The Last Biddy Battle

     Today as I chased Henrietta around my yard for about the zillionth time, I realized that I have created the perfect chicken trap.  I was sure I had sealed all the entrances through the fence, but Henrietta and a select group of friends keep finding their way inside.  The problem is that they won’t find their way back out.  So I huffed and puffed and circled behind the chickens trying to force them to escape via their secret path.  But, they just waddled ahead of me, necks stretched out, refusing to lead me to their hidden hole.   Finally, I gave in and opened the gate, chasing them back to the barnyard.  The chicken eating dog tried to help me, but when I caught him hauling one of the biddies around, I hollered and he dropped her.  Unperturbed, she strolled about the yard before finally climbing the steps to join the dog on my front porch. 
     My other activity today was sitting in a chair, taking money from tourists who came to sample pancakes, syrup and mountain hospitality.  I am always amazed that anyone would want to travel twenty winding miles over the mountains to stand in line for an hour or two so they could eat a meal easily prepared in the comfort of their own kitchens.  But, so many people told me that this is a yearly tradition for them.  Many folks told me that they had come to all four days of the festival.  So I started watching these families and friends as they were standing and waiting to be served.  I realized that syrup is only part of the reason they make the annual pilgrimage.  They were all laughing and telling stories both to their own friends and to new ones they’d made while they waited.  The Maple Festival is the first excuse of spring to take time away from the cares of daily living.

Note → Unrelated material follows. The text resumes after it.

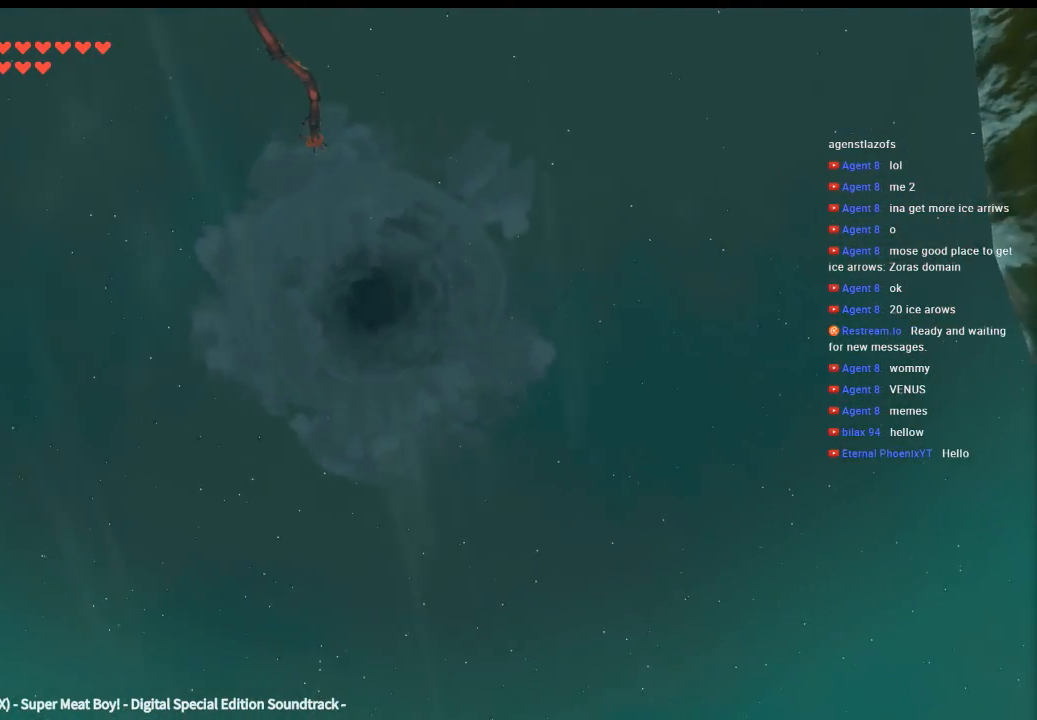
{"dt_ms": 1000, "buttons": [], "left_stick": "up"}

Standing in line is not a chore, but a time of forced inactivity where the only thing to do is to talk to and enjoy each other.  I did not see any cell phones (no cell service here) or IPods plugged into ears or kids watching video on IPads.  What I did see was a lot of old fashioned fellowshipping and socializing. 
    Perhaps the chickens and I could learn to spend some happy time together as well.  I think I’ll take a lesson from the patient tourists and rather than working myself up, I'll invite the next chicken that climbs up on the porch, to set a spell (that pun was for you, Dad).  Hope you'll join us.